Draft principles for unlocking the value of Scotland’s public sector personal data for public benefit
Guest blog by Angela Daly, Professor of Law and Technology at the University of Dundee, and Chair of the Independent Expert Group for Unlocking the Value of Scotland’s Public Sector Personal Data.
Members of the Independent Expert Group on Unlocking the Value of Public Data for Public Benefit, have been working over the summer on a draft set of principles to guide decision-making by data controllers in the Scottish public sector. I want to thank my fellow IEG members for their contributions to these draft principles.
We still have more work to do on the principles, but we wanted to share a draft of the work-in-progress publicly, and hear what others think about the direction of our work. We will discuss the draft principles more in a webinar on 1 September 2022 and hope you can join us then. You can also send feedback directly to me, the Chair, at ADaly001@dundee.ac.uk
We realise there is some ‘jargon’ and vague and broad terms in the principles. We will think about how we can simplify and clarify our language in the next version of the principles. We also have to do some work on how public sector bodies in Scotland can implement these principles in practice and are keen to hear views on that too.
1. Public engagement and involvement
Decision-making and governance about access to public sector personal datasets needs to involve the public and listen to what the public, as well as experts (in, for example, data science, law, ethics, public administration and business, equality, diversity and inclusion), in Scotland and elsewhere consider to be public benefit and public interest. Decision-making and governance should take into account the diversity of the public in Scotland. The public and experts need to be involved and consulted throughout the data lifecycle as data creation and use is a dynamic process.
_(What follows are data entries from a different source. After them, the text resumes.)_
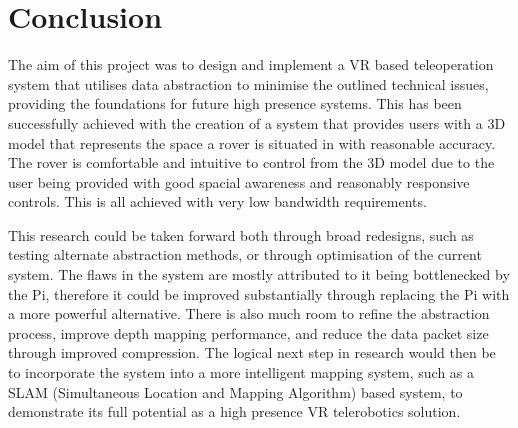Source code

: \chapter{Conclusion}
\label{chapter:conclusion}

The aim of this project was to design and implement a VR based teleoperation system that utilises data abstraction to minimise the outlined technical issues, providing the foundations for future high presence systems. This has been successfully achieved with the creation of a system that provides users with a 3D model that represents the space a rover is situated in with reasonable accuracy. The rover is comfortable and intuitive to control from the 3D model due to the user being provided with good spacial awareness and reasonably responsive controls. This is all achieved with very low bandwidth requirements.

This research could be taken forward both through broad redesigns, such as testing alternate abstraction methods, or through optimisation of the current system. The flaws in the system are mostly attributed to it being bottlenecked by the Pi, therefore it could be improved substantially through replacing the Pi with a more powerful alternative. There is also much room to refine the abstraction process, improve depth mapping performance, and reduce the data packet size through improved compression. The logical next step in research would then be to incorporate the system into a more intelligent mapping system, such as a SLAM (Simultaneous Location and Mapping Algorithm) based system, to demonstrate its full potential as a high presence VR telerobotics solution.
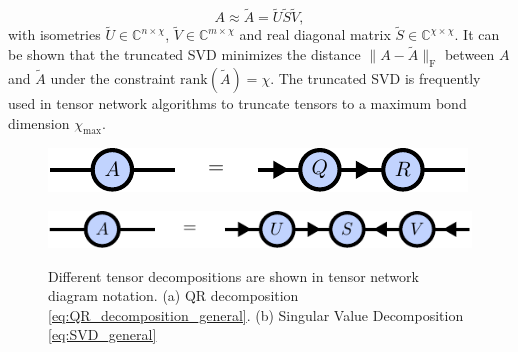 \begin{equation}
	\label{eq:truncated_SVD_general}
	A \approx \tilde{A} = \tilde{U}\tilde{S}\tilde{V},
\end{equation}
with isometries $\tilde{U}\in\mathbb{C}^{n\times\chi}$, $\tilde{V}\in\mathbb{C}^{m\times\chi}$ and real diagonal matrix $\tilde{S}\in\mathbb{C}^{\chi\times\chi}$. It can be shown \cite{cite:eckart_young_theorem} that the truncated SVD minimizes the distance $\lVert A - \tilde{A} \rVert_\text{F}$ between $A$ and $\tilde{A}$ under the constraint $\text{rank}(\tilde{A}) = \chi$. The truncated SVD is frequently used in tensor network algorithms to truncate tensors to a maximum bond dimension $\chi_\text{max}$. \par
\begin{figure}
	\centering
	\begin{subfigure}[c]{0.1\textwidth}
		\caption{}\label{fig:tensor_decomposition_qr}
	\end{subfigure}%
	\begin{minipage}[c]{0.6\textwidth}
		\raisebox{-26pt}
		{%
			\includegraphics[scale=1]{figures/tikz/Tensor_Networks/tensor_decompositions/tensor_decompositions_a.pdf}
		}
	\end{minipage}
	\begin{subfigure}[c]{0.1\textwidth}
		\caption{}\label{fig:tensor_decomposition_qr}
	\end{subfigure}%
	\begin{minipage}[c]{0.6\textwidth}
		\raisebox{-26pt}
		{%
			\includegraphics[scale=1]{figures/tikz/Tensor_Networks/tensor_decompositions/tensor_decompositions_b.pdf}
		}
	\end{minipage}
	\caption{Different tensor decompositions are shown in tensor network diagram notation. (a) QR decomposition \eqref{eq:QR_decomposition_general}. (b) Singular Value Decomposition \eqref{eq:SVD_general}}
	\label{fig:tensor_decomposition_diagrams}
\end{figure}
2. Public interest and public benefit
All access to public sector personal datasets must be done in the public interest and must also produce public benefit.
3. Do no harm
Allowing access to personal data by companies should not produce any harm, whether intended or inadvertent. If something harmful occurs, using that data should cease immediately.
Where it is not yet clear that access to a dataset would be in the public interest and have public benefit, the public sector organisation must adhere to a precautionary principle and not provide this access, until clarity is achieved.
There must be transparency about:
- Which public sector personal datasets are disclosed and by which public body?
- To whom?
- For what purpose?
- What are the specific public benefits of the purpose/s?
- What does the private sector organisation do or make with that data?
- How are benefits of those outputs shared with the Scottish public sector AND the people of Scotland?
- How decisions are made by the public sector to grant access to personal data.
- Whether the use of data actually did produce the public benefits in practice.
6. Law, ethics and best practice
Any access to personal datasets must be permitted only in line with the highest legal and ethical standards, including best practices internationally in privacy, data protection and anti-discrimination law, and data ethics.
7. Right to opt out
Individuals should have the right to be informed that their data is being accessed by private sector organisations and the right to opt out of their personal data being shared.
8. Enabling conditions
Enabling conditions need to be in place within Scotland’s public sector to unlock personal datasets.
- Public sector organisations (PSOs) need to be aware of what personal datasets they hold and publish information about them publicly.
- PSOs may also consider whether to proactively collect personal data about people in Scotland to create new datasets whose existence would be in the public interest.
- PSOs need to ensure the security and quality of the datasets they hold.
- PSOs need to have staff with adequate skills and training in place on data literacy.
9. Regular review
These principles should be subject to routine review through deliberation with the general public, public sector, private sector and third sector stakeholders, academic and other experts, to reflect developments in evidence, technology and practice.